### Source extract
========
Farnell introduces Arduino Portenta family

1 min read

Farnell has added the Portenta H7, the latest offering from Arduino, to its extensive range of single board computers.

The device is intended to address growing demand from enterprise, small medium business (SMB) and professional makers for low-code modular hardware systems to support IoT development.

The Arduino Portenta family provides low-power boards designed specifically for industrial applications, artificial intelligence (AI) edge processing and robotics, whilst introducing a new standard for open high-density interconnect to support advanced peripherals.

The first member of the family, the Arduino Portenta H7 module, includes everything needed to get started with IoT hardware development including crypto-authentication chip and communications modules for Wi-Fi, Bluetooth Low Energy and LTE, as well as Narrowband IoT. Its low-code application development platform with modular hardware, allows companies or makers to build, measure and iterate without lengthy integration projects and users also benefit from the value and usability of the new Arduino IoT application development platform (Arduino IoT cloud, Pro IDE with cloud integration, IoT UI editor) to help simplify the creation and deployment of custom connected products to the market.
========
### Complete the following
a: Condense the paragraph of the Portenta announcement beginning "The first member of the family" into a bulleted list that keeps its main facts.
b: Write the next paragraph of the Portenta announcement, picking up after its final sentence.
========
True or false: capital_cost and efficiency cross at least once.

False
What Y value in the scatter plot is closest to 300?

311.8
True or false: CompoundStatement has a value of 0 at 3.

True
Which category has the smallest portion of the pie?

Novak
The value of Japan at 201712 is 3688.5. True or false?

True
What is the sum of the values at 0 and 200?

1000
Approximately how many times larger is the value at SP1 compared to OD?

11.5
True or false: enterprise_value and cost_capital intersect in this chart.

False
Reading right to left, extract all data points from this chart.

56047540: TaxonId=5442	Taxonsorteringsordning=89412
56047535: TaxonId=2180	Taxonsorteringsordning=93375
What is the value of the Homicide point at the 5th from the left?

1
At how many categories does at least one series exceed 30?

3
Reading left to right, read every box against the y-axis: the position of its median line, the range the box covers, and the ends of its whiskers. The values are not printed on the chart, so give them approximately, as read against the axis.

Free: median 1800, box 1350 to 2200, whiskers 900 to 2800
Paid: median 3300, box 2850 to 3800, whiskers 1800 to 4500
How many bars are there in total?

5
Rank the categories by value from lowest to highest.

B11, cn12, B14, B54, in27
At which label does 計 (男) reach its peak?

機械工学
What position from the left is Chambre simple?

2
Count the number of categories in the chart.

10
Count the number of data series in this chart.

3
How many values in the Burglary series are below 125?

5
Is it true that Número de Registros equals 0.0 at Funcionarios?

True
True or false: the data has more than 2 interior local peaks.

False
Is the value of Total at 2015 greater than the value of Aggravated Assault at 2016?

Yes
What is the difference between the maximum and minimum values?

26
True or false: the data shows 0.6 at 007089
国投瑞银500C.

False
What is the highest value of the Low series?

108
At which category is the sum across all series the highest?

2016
========
### Answers for the exercise
a:
- The Arduino Portenta H7 module is the first member of the Portenta family.
- It includes everything needed to start IoT hardware development: a crypto-authentication chip and communications modules for Wi-Fi, Bluetooth Low Energy, LTE and Narrowband IoT.
- Its low-code application development platform with modular hardware lets companies or makers build, measure and iterate without lengthy integration projects.
- Users also get the new Arduino IoT application development platform (Arduino IoT cloud, Pro IDE with cloud integration, IoT UI editor), which helps simplify creating custom connected products and deploying them to the market.

b:
Its performance and flexibility makes the board suitable for applications where performance is key, such as high-end industrial machinery, laboratory equipment, computer vision, PLCs, industry-ready user interfaces, robotics, mission-critical devices, dedicated stationary computers and high-speed booting computation.

Portenta H7 features a dual-core ARM Cortex-M7 and Cortex-M4 running at 480 MHz and 240 MHz, respectively, capable of running high level code such as protocol stacks, machine learning or even interpreted languages such as MicroPython or JavaScript along with low-level real time tasks.

It follows the Arduino MKR form factor, meaning that any existing MKR industrial shield can be used; can run Arduino code, Python and Javascript, and operates at an industrial temperature-range (-40 to 85°C).